• GIVEN TEXT
########

I’m coming back to writing. Because I have to.

I’m coming back because Richard Bach says in Illusions, “I will not let you go until you set me, in words, on paper.” There is something…something…that has not let me go yet. Has chained itself to my ankle. Has let me drag it down the street and into my apartment and on vacation and into work meetings and into lazy-Sunday breakfasts where I can continue to ignore it, and ignore it, and ignore it if I want to.

But if I say it here—I’m coming back to writing—maybe the chain will break. Not to release the craft. Not the business. Not the façade of enterprise and ambition.

The roots, God damn it.

Maybe I will see the roots, the primitive mud creatures, the pearl in the furthest crack.


Luminescent with meaning, round like the earth, cradled in the universe. Here for me to pluck and bring into the light.

139 thoughts on “Reditus

  1. I don’t agree about the cyclical view. Writing means more to me than breathing. But I’m in a different place from you — making final final revisions to a first novel a long time in the making . Maybe i’ll feel differently after i’m done with number two. Good lucknon the journey

  2. Great post. Keep it up. And as Dean Koontz put it beautifully in the book Lightning “Once an idea for a novel seizes a writer … well, it’s like an inner fire that at first warms you and makes you feel good but then begins to eat you alive, burn you up from within. You can’t just walk away from the fire; it keeps burning. The only way to put it out is to write the book.”

  3. Writing for me is a spiritual release. God gave me the talent to put words together in a way that is meaningful, poetic, and lyrical. To me by not writing I waste the talent I was given which in turn to me is like refusing to use it for the glory of God. I completely understand how you feel about just writing and letting it sit in a note book with no eyes reading your words, how ever it is not a waste of time being that something was in you that need to come out, so you wrote. That lead to something else, that lead to something else and so on. I enjoyed reading, keep on writing.

  4. Hi Amanda, I understand what you mean about the difficulty of writing about your grandmother. Have you tried to write a letter to her? That way you’re not worrying about who’s going to read it. It becomes just a message from you to her. Then once it’s written don’t read it again for a month or so. You can then read it with fresh eyes. You’ll be amazed at how good it will look to you when you’re a month or so older.

########

• LIST OF TASKS
1. In the post about coming back to writing, which Richard Bach book is quoted?
2. Carry on the post about coming back to writing, with its reader comments, from the point where it stops.

########

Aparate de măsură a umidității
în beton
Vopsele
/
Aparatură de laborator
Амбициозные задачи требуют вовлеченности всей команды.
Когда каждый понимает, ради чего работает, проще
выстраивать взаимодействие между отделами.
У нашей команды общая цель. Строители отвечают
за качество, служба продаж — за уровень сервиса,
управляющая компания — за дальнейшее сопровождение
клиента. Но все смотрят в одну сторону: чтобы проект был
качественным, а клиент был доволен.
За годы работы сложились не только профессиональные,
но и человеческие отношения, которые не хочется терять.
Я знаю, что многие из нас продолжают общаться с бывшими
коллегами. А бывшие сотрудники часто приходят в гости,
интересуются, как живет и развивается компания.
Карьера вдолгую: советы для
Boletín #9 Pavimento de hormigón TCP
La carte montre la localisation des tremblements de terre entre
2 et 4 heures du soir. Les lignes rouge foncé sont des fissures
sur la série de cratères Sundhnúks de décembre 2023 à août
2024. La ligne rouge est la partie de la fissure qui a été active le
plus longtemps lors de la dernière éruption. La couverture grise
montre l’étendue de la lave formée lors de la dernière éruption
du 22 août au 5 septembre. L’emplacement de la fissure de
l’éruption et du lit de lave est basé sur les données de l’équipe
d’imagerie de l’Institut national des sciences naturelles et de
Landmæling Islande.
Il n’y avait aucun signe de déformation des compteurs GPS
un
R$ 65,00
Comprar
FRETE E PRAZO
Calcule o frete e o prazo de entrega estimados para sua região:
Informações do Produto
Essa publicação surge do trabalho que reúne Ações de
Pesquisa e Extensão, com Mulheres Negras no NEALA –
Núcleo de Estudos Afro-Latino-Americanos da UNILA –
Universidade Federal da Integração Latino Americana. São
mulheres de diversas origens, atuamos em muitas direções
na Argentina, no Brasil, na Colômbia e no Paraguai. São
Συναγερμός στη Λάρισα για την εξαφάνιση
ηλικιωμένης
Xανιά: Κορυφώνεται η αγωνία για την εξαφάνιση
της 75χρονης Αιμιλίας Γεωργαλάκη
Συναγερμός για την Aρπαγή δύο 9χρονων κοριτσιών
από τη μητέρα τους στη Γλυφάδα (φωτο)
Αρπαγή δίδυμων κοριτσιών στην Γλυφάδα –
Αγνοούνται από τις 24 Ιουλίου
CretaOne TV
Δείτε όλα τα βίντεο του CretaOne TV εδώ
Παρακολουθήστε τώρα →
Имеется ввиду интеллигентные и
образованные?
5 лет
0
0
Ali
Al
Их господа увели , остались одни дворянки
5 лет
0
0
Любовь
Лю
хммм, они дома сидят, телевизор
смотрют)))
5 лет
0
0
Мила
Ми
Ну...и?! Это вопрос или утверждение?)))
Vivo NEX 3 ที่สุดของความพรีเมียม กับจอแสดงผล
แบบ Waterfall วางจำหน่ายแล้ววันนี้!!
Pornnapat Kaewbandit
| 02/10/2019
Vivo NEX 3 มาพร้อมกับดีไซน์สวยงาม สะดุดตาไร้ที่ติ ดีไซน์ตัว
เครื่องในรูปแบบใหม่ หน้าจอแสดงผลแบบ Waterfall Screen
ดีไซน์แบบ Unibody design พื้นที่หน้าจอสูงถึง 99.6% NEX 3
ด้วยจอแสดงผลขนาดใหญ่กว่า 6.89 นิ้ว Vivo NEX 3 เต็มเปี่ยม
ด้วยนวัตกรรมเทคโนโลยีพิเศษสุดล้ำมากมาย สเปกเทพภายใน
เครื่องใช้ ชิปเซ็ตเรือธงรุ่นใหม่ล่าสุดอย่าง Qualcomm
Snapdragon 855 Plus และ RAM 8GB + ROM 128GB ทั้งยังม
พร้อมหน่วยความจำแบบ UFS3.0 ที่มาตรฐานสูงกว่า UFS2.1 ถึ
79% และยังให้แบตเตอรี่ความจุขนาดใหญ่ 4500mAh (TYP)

########

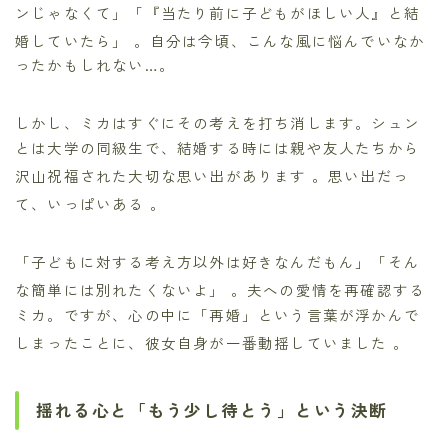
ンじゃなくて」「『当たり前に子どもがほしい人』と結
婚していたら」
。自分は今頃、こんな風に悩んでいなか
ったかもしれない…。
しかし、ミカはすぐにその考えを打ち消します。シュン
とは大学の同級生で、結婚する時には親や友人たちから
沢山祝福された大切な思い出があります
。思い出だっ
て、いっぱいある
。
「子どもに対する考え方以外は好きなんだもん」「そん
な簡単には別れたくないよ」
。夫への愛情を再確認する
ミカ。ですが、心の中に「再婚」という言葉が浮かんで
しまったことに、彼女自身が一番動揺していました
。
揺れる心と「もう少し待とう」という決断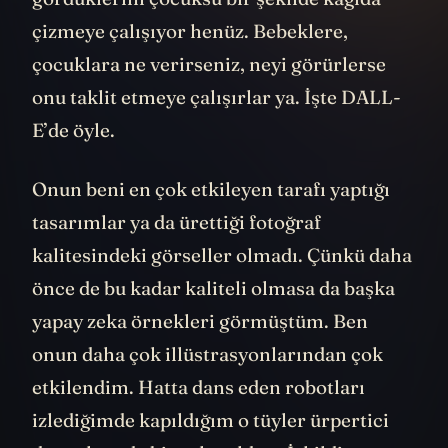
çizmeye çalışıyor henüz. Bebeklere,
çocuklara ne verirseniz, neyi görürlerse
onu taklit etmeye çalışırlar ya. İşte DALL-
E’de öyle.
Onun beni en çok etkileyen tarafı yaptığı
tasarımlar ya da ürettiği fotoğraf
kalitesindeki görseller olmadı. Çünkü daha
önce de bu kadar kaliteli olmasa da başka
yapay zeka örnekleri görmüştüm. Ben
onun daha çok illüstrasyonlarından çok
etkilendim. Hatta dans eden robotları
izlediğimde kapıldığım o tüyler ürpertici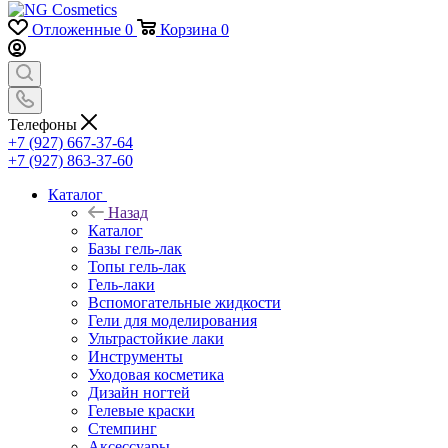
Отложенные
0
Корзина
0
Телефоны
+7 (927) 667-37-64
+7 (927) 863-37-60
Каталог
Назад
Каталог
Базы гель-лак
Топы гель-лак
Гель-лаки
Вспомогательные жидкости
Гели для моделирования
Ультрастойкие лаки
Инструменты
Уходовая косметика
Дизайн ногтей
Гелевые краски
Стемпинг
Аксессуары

########

• PER-TASK ANSWERS
1. Illusions

2.
    I’m praying that God will give you the words. Just start to thank Him for the inspiration and the words will flow. Bless you.

  5. I went through a sudden death in my family this year. It’s true. It can change you in unexpected ways. It can leave you feeling like you have to find your way back to yourself… or accept the new you?

  6. Take time and be kind to yourself.
    It took me six years to write the poem about the day my mother died – I needed to write it, but the process couldn’t be rushed. It will happen when it happens.
    Sharing your post on my SM this week.

  7. Beautifully written post! You are right about worry being a creativity killer — I am currently dealing with conquering the little voice in my head feeding me toxic thoughts. Congratulations on coming back to writing.

  8. Thanks for sharing. I understand the “near-constant search for new work and worry about not having enough. Worry is a creativity killer…”

    Congrats on moving forward. Keep writing, You are awesome!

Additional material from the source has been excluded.